At the courthouse, the deputy, along with three other officers, pulled Smith out of the car and tried to stand him up, the suit alleges. When he couldn’t walk or stand, they put him on a rubber welcome mat and dragged him through the building to the magistrate. The officers called Smith a “piece of shit junkie,” according to the complaint.

Smith said he appeared before the magistrate on the ground, unable to stand. The magistrate ordered Smith to “stand up and talk to him like a man,” and told him that his bond decision would depend on it, Smith recalled. When he couldn’t stand up, the magistrate remanded him with no bond, according to Smith. (Smith is suing the magistrate, sheriff’s deputies, and jail officers, along with the hospital staff, but they are not named in the complaint because Smith’s legal team has yet to confirm their identity.)
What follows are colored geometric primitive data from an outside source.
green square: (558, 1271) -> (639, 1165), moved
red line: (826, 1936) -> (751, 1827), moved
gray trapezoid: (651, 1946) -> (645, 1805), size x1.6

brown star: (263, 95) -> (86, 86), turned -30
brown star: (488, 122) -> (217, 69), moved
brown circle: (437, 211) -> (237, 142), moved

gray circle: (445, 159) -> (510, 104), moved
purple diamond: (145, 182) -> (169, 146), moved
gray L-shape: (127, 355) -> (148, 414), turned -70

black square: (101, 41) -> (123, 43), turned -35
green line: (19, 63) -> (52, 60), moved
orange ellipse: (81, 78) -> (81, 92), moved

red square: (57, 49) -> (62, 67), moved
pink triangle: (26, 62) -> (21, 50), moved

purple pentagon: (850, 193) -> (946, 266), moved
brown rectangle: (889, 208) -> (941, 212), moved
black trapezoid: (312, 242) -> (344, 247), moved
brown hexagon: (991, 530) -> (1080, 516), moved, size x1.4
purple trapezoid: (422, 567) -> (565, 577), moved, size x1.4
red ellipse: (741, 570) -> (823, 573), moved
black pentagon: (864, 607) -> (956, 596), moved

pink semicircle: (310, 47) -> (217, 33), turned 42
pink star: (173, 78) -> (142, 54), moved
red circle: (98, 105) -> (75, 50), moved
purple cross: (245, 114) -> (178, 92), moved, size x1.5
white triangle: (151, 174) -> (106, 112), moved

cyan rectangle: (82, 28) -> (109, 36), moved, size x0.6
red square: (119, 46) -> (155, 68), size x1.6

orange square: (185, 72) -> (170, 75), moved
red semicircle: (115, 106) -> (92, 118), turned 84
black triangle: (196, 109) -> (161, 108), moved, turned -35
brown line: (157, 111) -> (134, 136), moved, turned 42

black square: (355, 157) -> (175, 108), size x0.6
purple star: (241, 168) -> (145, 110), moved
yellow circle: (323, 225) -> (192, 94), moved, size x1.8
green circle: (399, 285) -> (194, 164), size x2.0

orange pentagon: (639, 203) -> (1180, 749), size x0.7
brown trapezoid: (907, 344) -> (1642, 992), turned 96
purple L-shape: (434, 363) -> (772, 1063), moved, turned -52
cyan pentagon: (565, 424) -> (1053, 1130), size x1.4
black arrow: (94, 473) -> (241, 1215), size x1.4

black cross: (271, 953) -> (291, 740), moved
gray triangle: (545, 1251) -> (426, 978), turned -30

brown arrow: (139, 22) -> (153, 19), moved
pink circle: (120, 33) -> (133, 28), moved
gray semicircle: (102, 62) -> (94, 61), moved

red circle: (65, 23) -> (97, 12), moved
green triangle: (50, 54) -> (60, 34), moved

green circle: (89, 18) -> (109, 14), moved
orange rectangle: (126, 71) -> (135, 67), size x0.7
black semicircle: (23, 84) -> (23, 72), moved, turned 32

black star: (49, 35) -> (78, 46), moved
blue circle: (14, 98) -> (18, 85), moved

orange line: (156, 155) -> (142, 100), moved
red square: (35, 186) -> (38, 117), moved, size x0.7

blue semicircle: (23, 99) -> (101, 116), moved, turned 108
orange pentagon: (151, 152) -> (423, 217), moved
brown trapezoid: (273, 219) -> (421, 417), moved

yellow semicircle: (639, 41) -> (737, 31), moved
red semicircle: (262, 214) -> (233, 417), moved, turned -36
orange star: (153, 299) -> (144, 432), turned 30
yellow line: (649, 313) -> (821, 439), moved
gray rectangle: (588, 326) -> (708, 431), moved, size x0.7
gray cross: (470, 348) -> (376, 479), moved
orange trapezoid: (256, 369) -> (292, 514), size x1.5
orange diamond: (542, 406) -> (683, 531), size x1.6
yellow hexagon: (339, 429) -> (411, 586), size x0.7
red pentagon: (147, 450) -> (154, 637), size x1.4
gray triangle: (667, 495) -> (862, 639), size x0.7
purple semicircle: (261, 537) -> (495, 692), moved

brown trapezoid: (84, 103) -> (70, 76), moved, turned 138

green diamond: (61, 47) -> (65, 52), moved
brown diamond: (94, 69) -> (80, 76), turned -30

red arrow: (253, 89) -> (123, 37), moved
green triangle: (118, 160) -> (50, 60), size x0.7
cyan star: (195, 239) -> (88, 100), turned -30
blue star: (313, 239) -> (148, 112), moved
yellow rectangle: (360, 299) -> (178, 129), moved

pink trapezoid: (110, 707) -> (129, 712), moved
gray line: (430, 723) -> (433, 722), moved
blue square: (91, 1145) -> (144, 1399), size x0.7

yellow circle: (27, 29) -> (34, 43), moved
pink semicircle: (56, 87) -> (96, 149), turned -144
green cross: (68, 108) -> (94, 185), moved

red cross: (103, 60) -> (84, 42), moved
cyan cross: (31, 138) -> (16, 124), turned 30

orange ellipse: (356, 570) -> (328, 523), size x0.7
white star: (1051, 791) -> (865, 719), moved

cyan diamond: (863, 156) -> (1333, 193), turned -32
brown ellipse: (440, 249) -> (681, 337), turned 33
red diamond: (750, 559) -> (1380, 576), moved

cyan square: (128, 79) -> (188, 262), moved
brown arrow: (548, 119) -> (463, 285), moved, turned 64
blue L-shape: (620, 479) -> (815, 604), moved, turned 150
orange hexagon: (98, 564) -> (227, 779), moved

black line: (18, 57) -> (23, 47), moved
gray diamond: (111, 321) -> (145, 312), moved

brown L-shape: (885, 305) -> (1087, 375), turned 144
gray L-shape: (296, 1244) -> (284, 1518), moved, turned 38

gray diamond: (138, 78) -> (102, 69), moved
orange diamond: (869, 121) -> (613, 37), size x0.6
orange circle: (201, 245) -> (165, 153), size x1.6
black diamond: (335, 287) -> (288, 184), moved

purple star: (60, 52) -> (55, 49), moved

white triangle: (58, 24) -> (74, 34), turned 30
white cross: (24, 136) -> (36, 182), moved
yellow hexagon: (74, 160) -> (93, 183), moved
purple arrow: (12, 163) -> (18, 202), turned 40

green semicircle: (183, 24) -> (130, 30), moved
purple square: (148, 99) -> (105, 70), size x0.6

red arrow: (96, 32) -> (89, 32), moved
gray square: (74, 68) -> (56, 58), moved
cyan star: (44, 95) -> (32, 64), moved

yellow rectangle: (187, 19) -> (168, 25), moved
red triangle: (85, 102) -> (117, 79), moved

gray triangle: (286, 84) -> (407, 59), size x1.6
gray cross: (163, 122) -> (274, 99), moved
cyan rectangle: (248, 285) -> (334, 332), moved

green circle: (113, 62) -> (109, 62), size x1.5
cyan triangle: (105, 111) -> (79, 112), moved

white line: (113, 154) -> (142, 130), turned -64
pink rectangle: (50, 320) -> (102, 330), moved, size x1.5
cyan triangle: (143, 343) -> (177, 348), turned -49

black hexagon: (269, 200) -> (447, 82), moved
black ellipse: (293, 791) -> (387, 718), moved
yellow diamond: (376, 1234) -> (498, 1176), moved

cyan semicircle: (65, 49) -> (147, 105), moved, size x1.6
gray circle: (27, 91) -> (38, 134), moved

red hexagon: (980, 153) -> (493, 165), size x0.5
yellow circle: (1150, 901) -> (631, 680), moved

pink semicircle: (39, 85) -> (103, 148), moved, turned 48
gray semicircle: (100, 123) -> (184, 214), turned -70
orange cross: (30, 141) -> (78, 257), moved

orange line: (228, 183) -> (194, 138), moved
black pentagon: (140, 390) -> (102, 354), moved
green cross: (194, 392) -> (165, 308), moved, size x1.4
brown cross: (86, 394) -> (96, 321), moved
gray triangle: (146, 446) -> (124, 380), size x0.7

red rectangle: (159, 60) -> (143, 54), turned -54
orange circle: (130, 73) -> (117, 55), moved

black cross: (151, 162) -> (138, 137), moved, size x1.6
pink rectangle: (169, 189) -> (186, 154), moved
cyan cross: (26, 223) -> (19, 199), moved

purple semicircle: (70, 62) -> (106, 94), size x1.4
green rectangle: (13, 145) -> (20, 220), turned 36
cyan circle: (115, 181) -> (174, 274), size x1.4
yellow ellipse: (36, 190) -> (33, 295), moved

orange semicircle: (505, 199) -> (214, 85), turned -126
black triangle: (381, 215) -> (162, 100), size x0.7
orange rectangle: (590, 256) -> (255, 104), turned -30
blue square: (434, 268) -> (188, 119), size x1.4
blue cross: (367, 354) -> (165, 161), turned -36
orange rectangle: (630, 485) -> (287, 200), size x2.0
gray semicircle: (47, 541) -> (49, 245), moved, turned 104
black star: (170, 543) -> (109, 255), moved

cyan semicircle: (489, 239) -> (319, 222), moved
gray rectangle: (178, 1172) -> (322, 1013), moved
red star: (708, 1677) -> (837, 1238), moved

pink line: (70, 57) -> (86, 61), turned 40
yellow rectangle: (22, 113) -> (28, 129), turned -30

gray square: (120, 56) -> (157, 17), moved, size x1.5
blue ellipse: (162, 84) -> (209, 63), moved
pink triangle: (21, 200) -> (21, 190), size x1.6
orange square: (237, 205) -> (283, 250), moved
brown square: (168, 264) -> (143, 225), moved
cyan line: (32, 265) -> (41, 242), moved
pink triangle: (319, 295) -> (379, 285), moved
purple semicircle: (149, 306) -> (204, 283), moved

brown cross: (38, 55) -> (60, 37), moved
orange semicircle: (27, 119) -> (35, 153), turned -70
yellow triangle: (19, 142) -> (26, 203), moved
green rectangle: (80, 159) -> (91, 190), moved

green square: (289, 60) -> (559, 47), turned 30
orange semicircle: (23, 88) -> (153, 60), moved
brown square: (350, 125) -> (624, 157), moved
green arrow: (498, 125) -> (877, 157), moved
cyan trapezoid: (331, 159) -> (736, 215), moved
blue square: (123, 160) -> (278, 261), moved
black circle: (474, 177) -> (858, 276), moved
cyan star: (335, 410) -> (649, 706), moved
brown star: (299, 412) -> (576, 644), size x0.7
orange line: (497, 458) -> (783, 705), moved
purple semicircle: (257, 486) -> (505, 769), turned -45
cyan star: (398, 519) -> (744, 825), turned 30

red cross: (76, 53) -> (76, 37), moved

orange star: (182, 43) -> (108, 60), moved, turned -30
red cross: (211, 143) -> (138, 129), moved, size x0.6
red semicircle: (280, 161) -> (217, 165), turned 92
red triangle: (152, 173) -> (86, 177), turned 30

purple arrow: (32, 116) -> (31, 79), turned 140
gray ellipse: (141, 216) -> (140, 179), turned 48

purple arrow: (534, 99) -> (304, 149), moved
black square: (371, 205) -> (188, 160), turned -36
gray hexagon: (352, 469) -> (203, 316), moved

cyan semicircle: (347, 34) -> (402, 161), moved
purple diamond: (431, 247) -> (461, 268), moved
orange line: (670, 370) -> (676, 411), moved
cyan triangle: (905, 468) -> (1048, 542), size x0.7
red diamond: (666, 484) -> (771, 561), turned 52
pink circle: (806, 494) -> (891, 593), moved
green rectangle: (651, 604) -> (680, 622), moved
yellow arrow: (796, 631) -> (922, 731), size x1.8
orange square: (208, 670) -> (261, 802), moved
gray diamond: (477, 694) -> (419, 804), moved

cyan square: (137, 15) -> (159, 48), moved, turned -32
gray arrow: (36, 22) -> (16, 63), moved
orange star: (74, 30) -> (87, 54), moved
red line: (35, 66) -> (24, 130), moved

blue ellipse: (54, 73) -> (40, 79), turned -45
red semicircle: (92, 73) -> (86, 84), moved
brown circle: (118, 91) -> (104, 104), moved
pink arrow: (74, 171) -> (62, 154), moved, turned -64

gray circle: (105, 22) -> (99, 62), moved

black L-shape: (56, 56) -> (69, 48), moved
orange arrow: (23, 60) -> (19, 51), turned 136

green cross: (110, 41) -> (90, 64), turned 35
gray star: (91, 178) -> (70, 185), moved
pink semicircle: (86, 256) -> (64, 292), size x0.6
Deputies cuffed Smith’s hands to his waist, shackled his feet together and tossed him in a van “like a sack of potatoes,” said Smith. They drove for about 40 minutes with Smith unsecured in the back, “hitting all kinds of bumps in the road.” Smith said that when he screamed out in pain, the deputy would tell him to shut up or turn the music up.

“I remember at one point when he hit that last bump, that’s when my legs, that’s when I felt nothing,” he said.

The next morning, Smith said he woke up alone on the floor of a jail cell, unable to speak. An officer dropped off breakfast.

“I couldn’t get enough wind to yell out for help,” Smith said.

Hours later, a nurse found Smith lying on the ground while doing her rounds, according to the complaint. Smith told her he was paralyzed. She poked his legs and checked his vitals.

“She advised them they needed to rush me to the hospital,” Smith said. “She probably saved my life, honestly.”

Smith was taken to the hospital for emergency surgery. Doctors found an abscess on his spine, which his legal team says had ruptured while he was detained.

“The next thing I know I woke up in Roanoke and I have a breathing tube down my throat,” Smith said. “I’m completely paralyzed and shackled to a bed.”

A photo of Mr. Smith's tattoo art.
Smith had worked as a tattoo artist before his trip to the hospital in 2020. He now only has partial use of his hands.
Joshua Lee Smith's legal team

Days after his surgery, Smith was still intubated when an officer held an iPad up to his face for a bond hearing, according to the complaint. The magistrate told Smith to schedule another hearing when he was physically able to. That hearing has still not been set.

For the last two years, Smith has been living in and out of hospitals. At the time of his arrest, he was working as a tattoo artist. Now he can’t even sign his name, he said.

“I used to draw my fiancée pictures and write her little notes all the time, and do the same with my kids,” Smith said. “I can’t do that anymore.”

Smith told The Appeal he hopes his lawsuit will hold the hospital staff, deputies, and magistrate accountable.

“I’d just hate for this to happen to anybody else,” he said. “It’s like my life ended on that day.”